Microplate Screening

The microplate screening method is quantitatively analyzed by detecting the absorbance or fluorescence changes caused by the substrate or target product in the microplate, which ensures the accuracy and sensitivity of the screening, and it is the most commonly used screening method nowadays. The reaction volume is usually in the range of 100-200 μL, which saves the cost of reagents.

Commonly used microtiter plates are 96-well plates, compatible with automated monoclonal collection systems and automated liquid handling systems, with screening throughputs of up to 10^4 clones per day.

However, the introduction of mechanical automation equipment has increased the cost of experiments. To improve screening throughput and save time, 384-, 1536-, and 3456-well microtiter plates have also been used for the screening of target metabolites and enzymes, while saving the use of expensive substrates.

Nevertheless, the throughput of microtiter plate screening is still limited, which is not conducive to rapid screening of large-capacity mutation libraries.

Fluorescence Activated Cell Sorting (FACS)

FACS is a highly efficient single-cell sorting technique capable of sorting cells at rates up to 10^7 clones per hour based on cell size or fluorescence signal.

FACS also allows direct assignment of screened dominant mutants to microtiter plates for recovery and characterization.

Before performing FACS screening, it is important to establish the coupling of the enzyme activity phenotype to its encoding gene, translate the enzyme activity into a detectable fluorescent signal, and construct a physical link to the cell where the enzyme is located to ensure phenotypic and genotypic consistency.

According to the different forms of coupling of fluorescent products to enzymes and their encoding genes, FACS enzyme activity screening systems can be categorized into cell membrane surface display, intracellular fluorescent product enrichment, and fluorescent protein expression activity reporting.

For the detection of extracellular secretory enzymes or metabolites, cells can be embedded in water/oil/water bi-droplets or hydrogels to ensure genotypic and phenotypic correlation. The droplet-embedding technology broadens the application of FACS.

Droplet Microfluidic Screening (DMFS)

The DMFS (Droplet Microfluidic Sorting) method enables genotype-phenotype coupling by embedding individual cells in droplets at high frequency (>10 kHz) on a chip, and quantitative analysis and sorting by detecting material signals within the droplets, with a screening throughput of up to 10^5 clones per hour.

Water-in-oil droplets provide a nano-escalation to a pico-escalation reaction chamber, making this method suitable for screening not only intracellular enzymes or metabolites, but also extracellular secreted enzymes or metabolites.
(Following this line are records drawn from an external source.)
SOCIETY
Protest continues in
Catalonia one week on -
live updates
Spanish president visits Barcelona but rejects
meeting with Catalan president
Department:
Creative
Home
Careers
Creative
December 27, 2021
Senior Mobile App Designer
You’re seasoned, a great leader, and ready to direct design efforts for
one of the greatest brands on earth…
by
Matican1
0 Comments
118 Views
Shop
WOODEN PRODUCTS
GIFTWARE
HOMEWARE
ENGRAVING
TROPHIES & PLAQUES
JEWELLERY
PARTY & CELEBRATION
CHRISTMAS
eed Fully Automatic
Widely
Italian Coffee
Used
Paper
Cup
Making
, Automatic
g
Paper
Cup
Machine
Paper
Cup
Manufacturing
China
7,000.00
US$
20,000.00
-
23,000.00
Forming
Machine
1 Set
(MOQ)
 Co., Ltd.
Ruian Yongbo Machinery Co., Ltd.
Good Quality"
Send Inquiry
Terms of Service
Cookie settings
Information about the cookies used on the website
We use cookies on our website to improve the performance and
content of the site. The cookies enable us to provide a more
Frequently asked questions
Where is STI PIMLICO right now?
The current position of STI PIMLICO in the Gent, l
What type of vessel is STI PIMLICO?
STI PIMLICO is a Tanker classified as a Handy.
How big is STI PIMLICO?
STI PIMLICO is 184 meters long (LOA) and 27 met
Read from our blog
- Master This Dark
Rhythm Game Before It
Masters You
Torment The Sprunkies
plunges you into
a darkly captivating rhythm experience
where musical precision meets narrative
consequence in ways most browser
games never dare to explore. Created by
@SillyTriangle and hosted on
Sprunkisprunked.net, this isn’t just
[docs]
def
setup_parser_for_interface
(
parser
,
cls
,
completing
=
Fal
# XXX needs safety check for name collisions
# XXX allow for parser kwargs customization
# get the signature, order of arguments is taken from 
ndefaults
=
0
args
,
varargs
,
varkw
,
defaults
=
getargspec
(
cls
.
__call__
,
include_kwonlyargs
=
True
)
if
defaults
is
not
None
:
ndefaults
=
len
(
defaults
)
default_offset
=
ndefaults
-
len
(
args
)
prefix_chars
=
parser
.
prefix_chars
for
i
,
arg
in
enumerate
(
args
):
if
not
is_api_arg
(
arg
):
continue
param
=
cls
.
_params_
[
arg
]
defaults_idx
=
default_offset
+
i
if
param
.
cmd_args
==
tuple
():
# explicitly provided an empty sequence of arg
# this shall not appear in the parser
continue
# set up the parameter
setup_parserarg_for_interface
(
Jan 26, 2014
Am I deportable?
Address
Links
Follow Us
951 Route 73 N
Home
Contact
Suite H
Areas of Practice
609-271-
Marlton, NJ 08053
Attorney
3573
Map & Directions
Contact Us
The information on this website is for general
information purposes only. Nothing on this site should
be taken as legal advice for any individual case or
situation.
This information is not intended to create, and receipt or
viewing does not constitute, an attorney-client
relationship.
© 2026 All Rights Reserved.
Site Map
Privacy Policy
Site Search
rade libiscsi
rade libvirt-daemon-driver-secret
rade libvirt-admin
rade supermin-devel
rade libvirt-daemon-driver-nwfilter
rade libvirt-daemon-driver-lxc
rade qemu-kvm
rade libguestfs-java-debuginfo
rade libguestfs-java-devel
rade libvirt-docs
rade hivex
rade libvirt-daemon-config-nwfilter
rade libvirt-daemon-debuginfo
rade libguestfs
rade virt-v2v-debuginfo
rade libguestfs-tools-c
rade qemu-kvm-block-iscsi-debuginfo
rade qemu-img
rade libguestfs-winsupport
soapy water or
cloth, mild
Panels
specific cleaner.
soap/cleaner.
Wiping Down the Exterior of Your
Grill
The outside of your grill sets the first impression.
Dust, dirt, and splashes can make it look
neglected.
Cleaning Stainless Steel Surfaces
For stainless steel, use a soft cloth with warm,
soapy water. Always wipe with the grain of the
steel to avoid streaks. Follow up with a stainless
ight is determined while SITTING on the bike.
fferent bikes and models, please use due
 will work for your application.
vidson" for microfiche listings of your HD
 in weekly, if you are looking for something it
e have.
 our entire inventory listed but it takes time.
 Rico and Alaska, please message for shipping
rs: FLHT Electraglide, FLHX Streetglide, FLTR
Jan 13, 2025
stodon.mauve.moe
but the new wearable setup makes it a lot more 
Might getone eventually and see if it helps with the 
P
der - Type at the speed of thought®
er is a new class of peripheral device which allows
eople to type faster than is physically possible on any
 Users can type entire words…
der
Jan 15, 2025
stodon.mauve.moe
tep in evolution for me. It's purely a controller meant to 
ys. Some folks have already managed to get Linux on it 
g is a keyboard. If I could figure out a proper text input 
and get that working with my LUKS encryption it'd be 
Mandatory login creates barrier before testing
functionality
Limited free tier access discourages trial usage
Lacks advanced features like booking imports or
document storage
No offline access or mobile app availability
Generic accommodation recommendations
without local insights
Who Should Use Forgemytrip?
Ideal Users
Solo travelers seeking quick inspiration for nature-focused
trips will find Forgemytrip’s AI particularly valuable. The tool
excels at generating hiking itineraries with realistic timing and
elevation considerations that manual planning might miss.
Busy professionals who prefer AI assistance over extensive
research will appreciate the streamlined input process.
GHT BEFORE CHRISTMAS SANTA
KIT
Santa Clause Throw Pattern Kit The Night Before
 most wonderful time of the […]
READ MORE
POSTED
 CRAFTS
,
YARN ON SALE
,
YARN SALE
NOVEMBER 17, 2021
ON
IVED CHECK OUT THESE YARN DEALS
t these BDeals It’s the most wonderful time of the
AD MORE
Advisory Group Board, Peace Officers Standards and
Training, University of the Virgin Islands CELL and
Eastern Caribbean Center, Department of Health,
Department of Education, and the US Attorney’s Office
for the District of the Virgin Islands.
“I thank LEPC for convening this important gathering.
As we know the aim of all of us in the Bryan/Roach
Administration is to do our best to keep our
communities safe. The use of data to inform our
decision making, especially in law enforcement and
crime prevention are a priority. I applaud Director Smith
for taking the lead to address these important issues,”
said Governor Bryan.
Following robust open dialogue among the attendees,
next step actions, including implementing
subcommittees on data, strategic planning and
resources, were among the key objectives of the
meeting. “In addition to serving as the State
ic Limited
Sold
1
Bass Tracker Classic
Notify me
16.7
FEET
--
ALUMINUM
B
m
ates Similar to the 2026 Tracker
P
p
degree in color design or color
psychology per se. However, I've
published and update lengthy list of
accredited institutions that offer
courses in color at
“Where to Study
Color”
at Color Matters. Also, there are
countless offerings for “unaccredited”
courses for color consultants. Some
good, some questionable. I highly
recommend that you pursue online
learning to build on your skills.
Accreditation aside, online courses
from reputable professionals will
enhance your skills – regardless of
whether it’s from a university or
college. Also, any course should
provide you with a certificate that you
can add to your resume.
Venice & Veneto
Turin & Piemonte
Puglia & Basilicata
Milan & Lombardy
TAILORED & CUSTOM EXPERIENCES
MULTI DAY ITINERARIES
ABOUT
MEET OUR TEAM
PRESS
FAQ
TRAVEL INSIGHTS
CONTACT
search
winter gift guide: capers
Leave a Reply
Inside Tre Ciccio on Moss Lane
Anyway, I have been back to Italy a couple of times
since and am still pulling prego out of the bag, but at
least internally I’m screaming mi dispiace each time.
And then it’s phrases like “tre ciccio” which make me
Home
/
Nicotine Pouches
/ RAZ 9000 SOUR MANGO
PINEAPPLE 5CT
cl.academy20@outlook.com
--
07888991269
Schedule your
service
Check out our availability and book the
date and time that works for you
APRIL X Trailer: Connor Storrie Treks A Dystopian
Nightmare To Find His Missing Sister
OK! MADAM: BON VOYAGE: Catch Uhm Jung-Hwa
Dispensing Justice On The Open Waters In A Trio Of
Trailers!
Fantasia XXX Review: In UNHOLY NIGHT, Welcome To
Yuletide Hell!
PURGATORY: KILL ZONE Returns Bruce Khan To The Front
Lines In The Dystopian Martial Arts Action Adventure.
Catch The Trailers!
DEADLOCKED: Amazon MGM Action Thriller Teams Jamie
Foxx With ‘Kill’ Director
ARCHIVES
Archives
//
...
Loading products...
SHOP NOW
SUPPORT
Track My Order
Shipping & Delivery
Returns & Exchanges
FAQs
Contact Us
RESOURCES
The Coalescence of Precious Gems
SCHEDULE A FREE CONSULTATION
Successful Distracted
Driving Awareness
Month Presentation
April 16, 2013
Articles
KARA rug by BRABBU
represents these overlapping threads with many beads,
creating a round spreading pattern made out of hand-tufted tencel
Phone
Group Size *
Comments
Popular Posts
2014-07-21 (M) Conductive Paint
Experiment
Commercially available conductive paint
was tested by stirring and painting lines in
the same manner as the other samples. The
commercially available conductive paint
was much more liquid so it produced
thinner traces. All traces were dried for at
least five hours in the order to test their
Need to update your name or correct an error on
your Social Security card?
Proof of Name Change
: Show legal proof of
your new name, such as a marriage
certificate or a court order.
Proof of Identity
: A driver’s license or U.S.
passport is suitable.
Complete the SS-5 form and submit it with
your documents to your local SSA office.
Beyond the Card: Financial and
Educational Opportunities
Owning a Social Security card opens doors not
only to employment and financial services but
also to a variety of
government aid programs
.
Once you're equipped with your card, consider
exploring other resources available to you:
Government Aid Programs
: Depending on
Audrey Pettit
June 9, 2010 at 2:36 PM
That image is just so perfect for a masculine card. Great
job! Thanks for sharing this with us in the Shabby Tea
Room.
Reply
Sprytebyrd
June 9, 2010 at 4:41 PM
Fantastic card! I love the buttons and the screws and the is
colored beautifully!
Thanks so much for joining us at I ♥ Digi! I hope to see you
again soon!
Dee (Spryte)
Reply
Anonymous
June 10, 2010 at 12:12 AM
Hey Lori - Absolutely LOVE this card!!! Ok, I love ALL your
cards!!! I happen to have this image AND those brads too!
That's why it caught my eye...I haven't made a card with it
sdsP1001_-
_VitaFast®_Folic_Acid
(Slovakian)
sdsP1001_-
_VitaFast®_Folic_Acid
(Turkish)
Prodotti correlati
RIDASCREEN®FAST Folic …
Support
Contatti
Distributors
Compared to conventional microliter to milliliter scale reaction systems, DMFS reduces the reaction volume by more than a million-fold, which greatly reduces the amount of reagents required and provides a significant advantage when using expensive substrates or reagents.

In addition, injection of analytical reagents, droplet fusion, and splitting can still be performed after monolayer droplet embedding, improving flexibility.

Water/oil/water double droplets formed by oil-in-water single droplets followed by aqueous phase embedding can also be screened by FACS, with a further increase in throughput to 10^7 clones per hour.

Hydrogel microdroplets formed using Microfluidic Chip can also be screened by FACS, and the hydrogel microdroplets are highly stable and suitable for prolonged cell culture.

However, the subsequent operations of double droplets and hydrogels after droplet formation (e.g., injection of analytical reagents, droplet fusion, splitting, etc.) are more difficult, which is not conducive to the flexible manipulation of the whole screening process.

Combining precision droplet manipulation with a rapid sorting system, DMFS has become a powerful tool for targeted modification of extracellular enzymes and metabolite mutant library screening.

Despite the significant advantages of DMFS in high-throughput screening of extracellular products, the process is complex and technical, making it difficult for beginners to operate, and the parameters of the DMFS screening system are highly variable for different target products or enzymes, requiring extensive system optimization.